Tokenization breaks text into smaller units called **tokens** (words, sentences, or subwords), making it easier for computers to process in NLP tasks like classification or sentiment analysis. [tedboy.github](https://tedboy.github.io/nlps/generated/nltk.tokenize.html)

## Why Tokenization Matters
- **Preprocessing:** Splits messy text into chunks for easy handling.
- **Feature Extraction:** Tokens become building blocks for ML models.
- **Text Representation:** Turns words into numbers (e.g., vectors or embeddings). [geeksforgeeks](https://www.geeksforgeeks.org/nlp/nlp-how-tokenizing-text-sentence-words-works/)

## Types of Tokenization (With Examples)
### Word Tokenization
Splits on spaces/punctuation into words.
**Input:** "Tokenization is a crucial step in natural language processing (NLP). It involves breaking down text into smaller units, such as words or phrases, for analysis."
**Output tokens:** ['Tokenization', 'is', 'a', 'crucial', 'step', 'In', 'natural', 'language', 'processing', '(NLP)', '.', 'It', 'involves', ...] [tedboy.github](https://tedboy.github.io/nlps/generated/nltk.tokenize.html)

### Sentence Tokenization
Splits on periods, !, ? into sentences.
**Input:** "Tokenization is the first step. It breaks down text into sentences. Each sentence is then processed separately."
**Output:** ['Tokenization is the first step.', 'It breaks down text into sentences.', 'Each sentence is then processed separately.'] [nltk](https://www.nltk.org/api/nltk.tokenize.html)

### Subword Tokenization
Breaks words into smaller parts (great for rare words or complex languages).
**Input:** "Unsupervised learning is a technique used in machine learning."
**Output:** ['Un', 'supervised', 'learning', 'is', 'a', 'technique', 'used', 'in', 'machine', 'learning', '.'] [towardsdatascience](https://towardsdatascience.com/word-subword-and-character-based-tokenization-know-the-difference-ea0976b64e17/)

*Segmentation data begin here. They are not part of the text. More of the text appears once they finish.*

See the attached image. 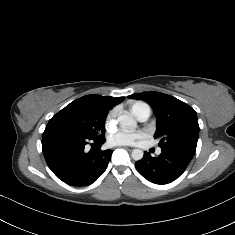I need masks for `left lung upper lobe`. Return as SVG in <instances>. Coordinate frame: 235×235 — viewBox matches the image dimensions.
Returning a JSON list of instances; mask_svg holds the SVG:
<instances>
[{"label": "left lung upper lobe", "mask_w": 235, "mask_h": 235, "mask_svg": "<svg viewBox=\"0 0 235 235\" xmlns=\"http://www.w3.org/2000/svg\"><path fill=\"white\" fill-rule=\"evenodd\" d=\"M151 105L157 117L155 138L159 146L175 147L195 154L199 124L196 111L177 98L160 92H143L128 96Z\"/></svg>", "instance_id": "left-lung-upper-lobe-1"}]
</instances>
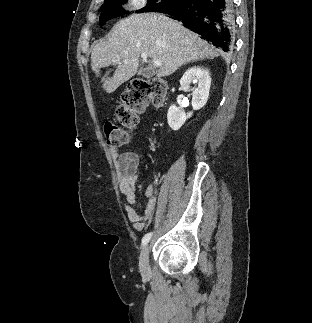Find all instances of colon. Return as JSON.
Masks as SVG:
<instances>
[{
  "label": "colon",
  "mask_w": 312,
  "mask_h": 323,
  "mask_svg": "<svg viewBox=\"0 0 312 323\" xmlns=\"http://www.w3.org/2000/svg\"><path fill=\"white\" fill-rule=\"evenodd\" d=\"M166 97L164 79L161 77H133L120 96L114 113L116 122L107 123L104 138L111 147L128 144L139 114L149 105L159 106Z\"/></svg>",
  "instance_id": "colon-1"
}]
</instances>
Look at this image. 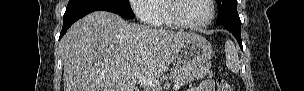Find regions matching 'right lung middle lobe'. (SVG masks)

## NLTK Tokenizers Covered
NLTK offers these for different needs (import via `from nltk.tokenize import ...` and run `nltk.download('punkt')` first):
- **word_tokenize():** Words (handles punctuation).
- **sent_tokenize():** Sentences (uses periods, !, ?).
- **TweetTokenizer():** Tweets/hashtags/emojis/mentions.
- **RegexpTokenizer():** Custom patterns with regex.
- **WhitespaceTokenizer():** Splits only on spaces/tabs. [geeksforgeeks](https://www.geeksforgeeks.org/nlp/nlp-how-tokenizing-text-sentence-words-works/)

In [1]:
import nltk
nltk.download('punkt_tab')
from nltk.tokenize import word_tokenize, sent_tokenize

text = "Tokenization is key. Let's try it!"
print(word_tokenize(text))  # ['Tokenization', 'is', 'key', '.', "Let's", 'try', 'it', '!']
print(sent_tokenize(text))  # ['Tokenization is key.', "Let's try it!"]

['Tokenization', 'is', 'key', '.', 'Let', "'s", 'try', 'it', '!']
['Tokenization is key.', "Let's try it!"]


[nltk_data] Downloading package punkt_tab to /home/vinny/nltk_data...
[nltk_data]   Package punkt_tab is already up-to-date!